7. THE LINCOLN LAWYER, Michael Connelly The Lincoln in question is one of a fleet in which Mickey Haller rides while doing business on the sleazier side of L.A. law. What’s amazing about Michael Connelly is how much he continues to learn about the art of narrative from book to book. Each one is better than the last. And this one is pardon me a real Cadillac.

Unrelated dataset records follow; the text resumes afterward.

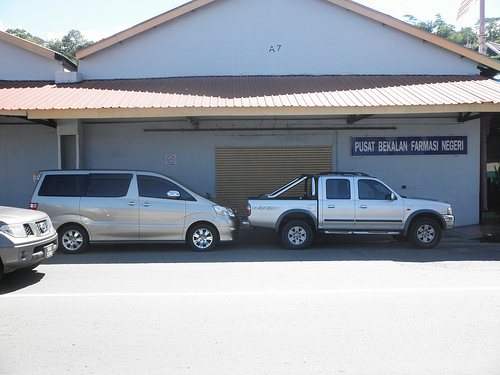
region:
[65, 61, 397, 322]
silver car city here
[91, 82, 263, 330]
silver car city here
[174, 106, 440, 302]
silver car city here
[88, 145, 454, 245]
silver car city here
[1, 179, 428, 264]
silver car city here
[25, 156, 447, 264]
two cars parked on road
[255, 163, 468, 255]
white pick up truck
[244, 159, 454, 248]
white pick up truck parked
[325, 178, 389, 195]
windows on side of truck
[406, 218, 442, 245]
front black wheel of truck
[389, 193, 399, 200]
side view mirror of truck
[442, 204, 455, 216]
front white lights of trucks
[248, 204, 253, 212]
back red lights of truck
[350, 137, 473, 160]
blue sign on wall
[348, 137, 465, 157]
white writing on sign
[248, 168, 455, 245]
Car parked next to a building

6. THE HOT KID, Elmore Leonard Leonard began his career (back when I was in diapers) writing Westerns. He finally achieved success in the ’80s with urban shoot-’em-ups. In The Hot Kid he has combined both genres, producing a randy Bonnie-and-Clyde-era thrill ride featuring a U.S. marshal, a bank-robbing maniac who once tried to drown his sister in a pool, and a good-hearted woman with a shady past. It’s Leonard’s best novel since Get Shorty, maybe his best ever.

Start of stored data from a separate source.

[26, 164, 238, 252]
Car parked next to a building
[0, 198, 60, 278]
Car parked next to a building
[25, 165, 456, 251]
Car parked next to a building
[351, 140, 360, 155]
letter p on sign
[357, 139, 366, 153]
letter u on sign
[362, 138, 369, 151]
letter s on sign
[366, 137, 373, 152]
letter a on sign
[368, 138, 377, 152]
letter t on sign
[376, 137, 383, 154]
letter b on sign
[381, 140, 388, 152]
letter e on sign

5. HARRY POTTER AND THE HALF-BLOOD PRINCE, J.K. Rowling The miracle of the Harry Potter series is that it keeps getting better. The genius of Ms. Rowling was her decision (probably never even seriously considered at the time) to follow Harry through his schooling. As a result, Harry’s fans have never left him behind. The question is whether Ms. Rowling will be bound to him for life, as Arthur Conan Doyle was bound to Sherlock Holmes.
4. NO COUNTRY FOR OLD MEN, Cormac McCarthy In the most accessible book he’s ever written, McCarthy serves up the year’s most memorable villain, Anton Chigurh, who dispatches his victims with a slaughterhouse cattle gun, and his most memorable hero, a slow-moving, decent sheriff very much in the John Ford mode. Like the desert landscape in which most of the story takes place, McCarthy’s writing is spare, dry, often frightening, and ultimately gorgeous.

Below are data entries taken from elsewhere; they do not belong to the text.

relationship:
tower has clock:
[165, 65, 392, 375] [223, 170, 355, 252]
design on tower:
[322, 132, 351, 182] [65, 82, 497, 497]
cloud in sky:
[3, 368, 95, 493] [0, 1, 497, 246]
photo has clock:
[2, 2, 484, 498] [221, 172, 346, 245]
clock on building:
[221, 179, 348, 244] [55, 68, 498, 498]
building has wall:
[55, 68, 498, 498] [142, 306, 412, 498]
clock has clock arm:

3. SATURDAY, Ian McEwan This novel spans one day in the life of London neurosurgeon Henry Perowne, beginning with a plane on fire and ending with a terrifying dinner party at which he and his family are held hostage by home invaders. What Saturday makes us feel is all the jitter-jive paranoia of our post-9/11 world. And yet, McEwan suggests, it is not a world without hope.
2. THIS BOOK WILL SAVE YOUR LIFE, A.M. Homes I told you one book on my list wasn’t available yet; this is it. I get tons of soon-to-be-published novels, and happened to pick this one up because of the unusual title. And couldn’t put it down again. I think this brave story of a lost man’s reconnection with the world could become a generational touchstone, like Catch-22, The Monkey Wrench Gang, or The Catcher in the Rye. There’s a lot of uplift here, but Homes’ deadpan delivery keeps it from feeling greeting-card phony. So does the novel’s ambience, which is 21st-century L.A. Weird. This Book Will Save Your Life won’t be published until April, but I read it in October, so it belongs on this list. And hey, maybe it will save somebody’s life.
1. CASE HISTORIES, Kate Atkinson Not just the best novel I read this year (it actually made EW’s ”official” top 10 fiction list in 2004), but the best mystery of the decade. There are actually four mysteries, nesting like Russian dolls, and when they begin to fit together, I defy any reader not to feel a combination of delight and amazement. Case Histories is the literary equivalent of a triple axel. I read it once for pleasure and then again just to see how it was done. This is the kind of book you shove in people’s faces, saying ”You gotta read this!”
As long as there are books like that around, people will still be reading in 2007. Because that s— is tight, yo.